Saudi Arabia is expected to permit direct flights from Tel Aviv to Mecca and to open up more of its airspace to Israeli planes. The formal announcement of the new airspace policy is expected to take place during U.S. President Joe Biden’s visit to the Gulf kingdom, after he flies directly to Saudi Arabia from Israel this Friday. The direct flight serves as a “small symbol of the budding relations” between the two countries.
Israeli Prime Minister Yair Lapid noted, “After a long road of intense and covert diplomacy with Saudi Arabia and the United States, today we have good news. The Saudi aviation authorities have announced that they will be opening Saudi airspace to Israeli airlines.” “This decision was preceded by the signing of the ‘Jerusalem Declaration’, deepening America’s commitment to Israel’s security, the fight against the Iranian nuclear program and the advancing of normalization initiatives of the Abraham Accords and the Negev Summit,” Lapid continued. “I would like to thank the President of the United States, Joe Biden, for a visit that moved our entire country and for his commitment to Israel’s military and diplomatic strength. I wish him success at the Jeddah Summit. I thank the Saudi leadership for the opening of Saudi airspace. This is only the first step. We will continue working with necessary caution, for the sake of Israel’s economy, security and the good of our citizens.”
Following the signing of the Abraham Accords in 2020, Saudi Arabia created a special air corridor for Israeli airlines to fly over its territory to and from the United Arab Emirates and Bahrain. However, the easing of restrictions also would shorten flights from Israel to the Far East, destinations such as India, Thailand and China. U.S. officials told the media that Saudi authorities will welcome direct charter flights of Israel’s Muslim minority who want to participate in the hajj, the annual pilgrimage to Mecca.

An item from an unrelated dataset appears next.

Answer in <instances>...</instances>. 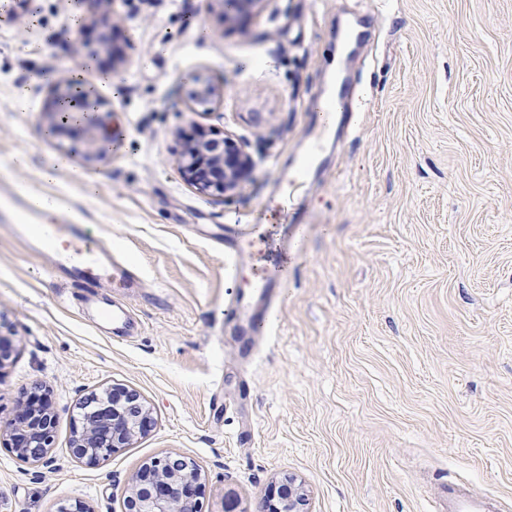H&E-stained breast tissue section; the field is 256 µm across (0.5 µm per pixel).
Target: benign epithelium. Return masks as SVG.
<instances>
[{"label":"benign epithelium","instance_id":"benign-epithelium-1","mask_svg":"<svg viewBox=\"0 0 512 512\" xmlns=\"http://www.w3.org/2000/svg\"><path fill=\"white\" fill-rule=\"evenodd\" d=\"M223 21L224 29L239 27L245 20L260 15L268 0H206ZM224 80L207 81L194 95L199 105L221 101ZM99 100L87 104L75 100V85L70 81L53 84L42 114L47 129L55 137L74 130L85 136L88 156L100 157L112 142V113L100 115ZM182 179L199 194L225 199L242 193L249 184L254 160L246 145L226 133L220 137L203 128L185 137L176 159ZM56 417L45 410L24 413L0 425V435L12 437L17 456L25 463L45 461L53 443ZM71 451L87 462L107 460L116 448H125L151 423L150 409L140 394L118 387L94 394L82 402L77 414ZM202 468L178 454H166L145 463L125 491V512H198L195 489L201 484ZM307 493L290 477L282 484L276 501H267L264 512H307Z\"/></svg>","mask_w":512,"mask_h":512}]
</instances>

Full normalization of ties between Saudi Arabia and Israel remains out of reach, according to senior U.S. administration officials. Nevertheless, The Wall Street Journal reported on Thursday that Israel’s Defense Minister Benny Gantz presented Biden with the clandestine defense agreements Israel has with Arab countries, with which it does not have official diplomatic ties. The report noted that the U.S. has been involved in talks to establish a joint regional air-defense alliance between Israel and several Arab countries against Iran. It added that efforts to encourage such a partnership “have been hampered by the U.S. administration’s strained relationship with Saudi Arabia, which has resisted pressure from Washington to shift course on key issues, including oil production and human rights.”
Responding to a question from reporters on Thursday, the president said his trip to the Saudi kingdom serves to preserve American interests after the previous administration backed out of the region. Biden added that he has “never been quiet on human rights,” yet he did not promise that he would raise the issue of murdered Saudi dissident and journalist Jamal Khashoggi during his meetings in the kingdom.